The reason why gratitude to him conquered fear of him was his recipe for making NI3.NH3 from innocent-looking ingredients we could buy in a store. This contact explosive is completely safe while it stays moist, but when dried as a smear it goes off with a loud bang and puff of purple smoke at the slightest touch. It was the perfect revenge for the other class who sneered at us ‘Basherboys.’ Huddling outside all-ears, we waited for class break when they visited the school toilets…

Basher never gave us any practical demonstrations of salt because it was a boring substance. Sodium chloride is an extremely stable union of two highly-reactive ions. It did, however, interest the biology and geography teachers, and no doubt was an ingredient of cookery classes at the girls’ school in those days. Today, there is plenty of talk about common salt, but I hardly ever hear anything about sodium now.

As one of the commonest salts leaching out of the earth’s crust, it is carried down rivers to the oceans where it is concentrated over eons. If life originated in the oceans, seawater bathed the ‘bodies’ of the first creatures before body fluids, and later blood, provided a controlled internal environment. But as oceans became more briny, sea-life had to adapt: bodies become dehydrated when water is withdrawn osmotically from their less concentrated fluids. Our body is only a third as concentrated as seawater. Kidneys and gills in fish or salt glands in seabirds help to expel excess salt from drinking sea water, whereas shellfish and sharks solve the problem differently by conforming to the solute strength around them. Salmon and eels that migrate between the ocean and rivers have extraordinary ways of adapting to salt stress. Even marine fish cannot tolerate much higher concentrations of salt, which is a good preservative for ‘saltfish.’

How did mermaids manage to live in the sea if we can’t? Adrift in a raft, we can only survive for around 10-11 days without fresh water. The temptation for a thirsty survivor to drink seawater is huge, and watching albatrosses sipping it might drive him crazy, but it would hasten delirium and death. Our kidneys can’t produce urine concentrated enough to get rid of excess sodium, so our blood gets more and more briny. In the movie Unbroken, based on a book of the same name by Laura Hillenbrand, “Louie” Zamperini was afloat on a raft for 47 days in the Pacific Ocean. He drank rainwater.

Lot's wife in Book of Genesis
Lot of salt (200g)

A modest amount of sodium chloride in our diet, along with other minerals, is needed to replace natural losses because its ions are essential for cells to function.  We contain about 200g of sodium chloride, not exactly a “pillar of salt” which was what Lot’s wife was reduced to as punishment for turning to look back at Sodom.

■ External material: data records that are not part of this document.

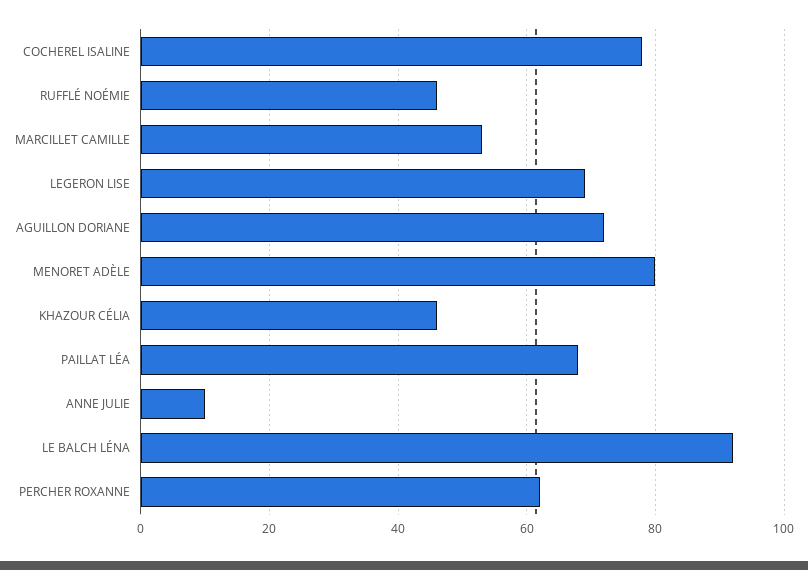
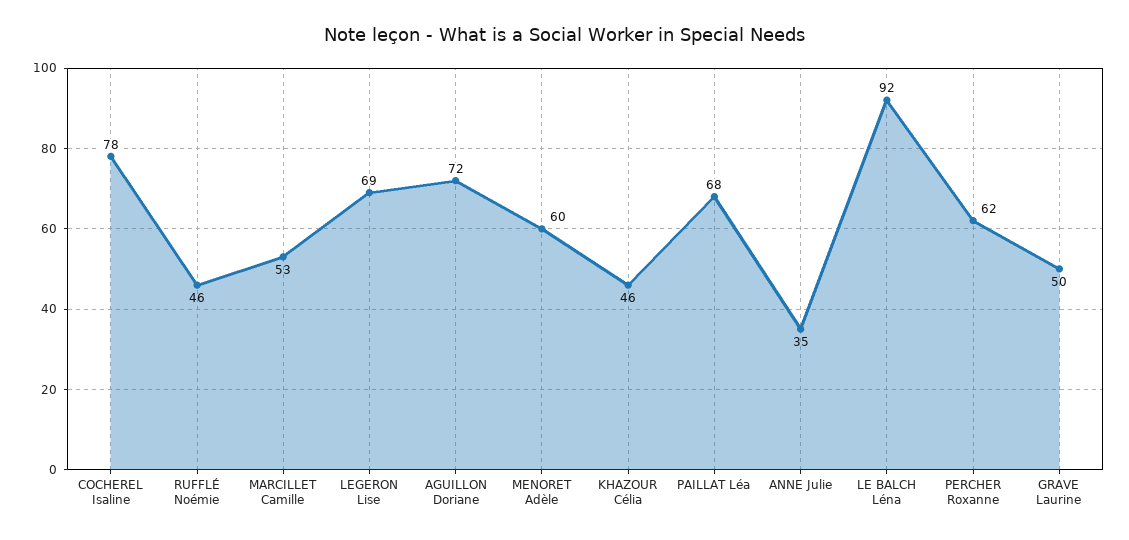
  {
    "COCHEREL ISALINE": 78,
    "RUFFLÉ NOÉMIE": 46,
    "MARCILLET CAMILLE": 53,
    "LEGERON LISE": 69,
    "AGUILLON DORIANE": 72,
-   "MENORET ADÈLE": 80,
+   "MENORET ADÈLE": 60,
    "KHAZOUR CÉLIA": 46,
    "PAILLAT LÉA": 68,
-   "ANNE JULIE": 10,
+   "ANNE JULIE": 35,
    "LE BALCH LÉNA": 92,
-   "PERCHER ROXANNE": 62
+   "PERCHER ROXANNE": 62,
+   "GRAVE Laurine": 50
  }

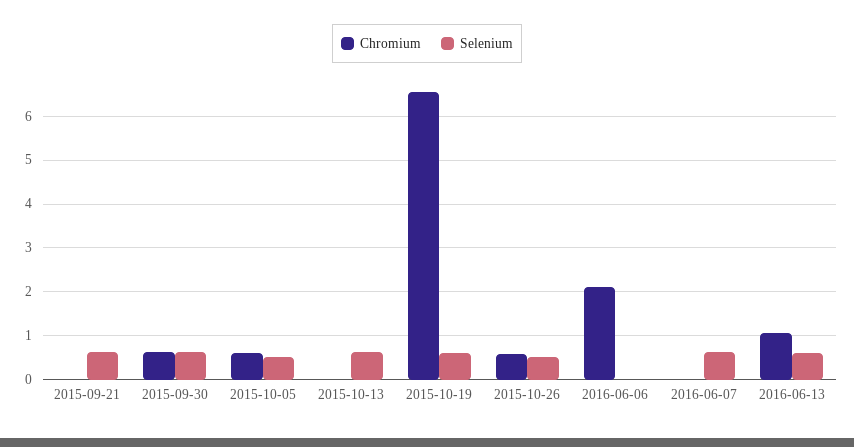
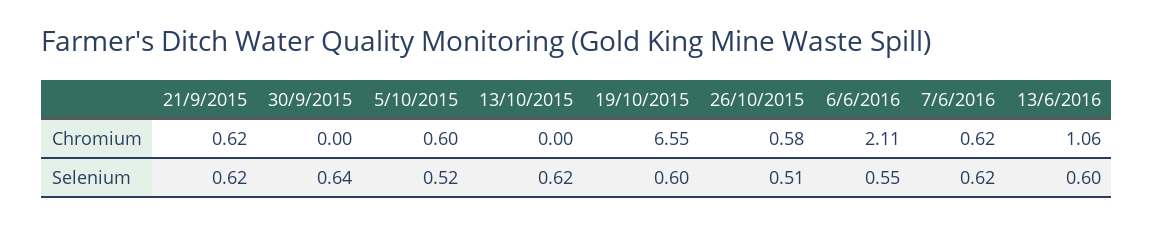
  {
    "Chromium": {
-     "2015-09-21": 0,
+     "2015-09-21": 0.62,
-     "2015-09-30": 0.6,
+     "2015-09-30": 0,
      "2015-10-05": 0.6,
      "2015-10-13": 0,
      "2015-10-19": 6.55,
      "2015-10-26": 0.58,
      "2016-06-06": 2.11,
-     "2016-06-07": 0,
+     "2016-06-07": 0.62,
      "2016-06-13": 1.06
    },
    "Selenium": {
      "2015-09-21": 0.62,
      "2015-09-30": 0.64,
      "2015-10-05": 0.52,
      "2015-10-13": 0.62,
      "2015-10-19": 0.6,
      "2015-10-26": 0.51,
-     "2016-06-06": 0,
+     "2016-06-06": 0.55,
      "2016-06-07": 0.62,
      "2016-06-13": 0.6
    }
  }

Although we need perhaps as little as 0.5g of salt a day, or a quarter teaspoon, we almost always consume much more. The American Heart Association now advises a new lower limit of 2.3g or only 1.5g for people with hypertension, or who by reason of age or genetics are at risk of high blood pressure and stroke.

But how much salt do we eat and how can we control it? We can push the salt cellar away from our plate and buy unsalted peanuts from the grocery store, but how much are we consuming unwittingly in processed foods and restaurant meals? It is a problem like sugar – salt is tasty and hard to avoid. Basher told us that sodium chloride is unreactive, but as a biologist I take that with a grain of salt.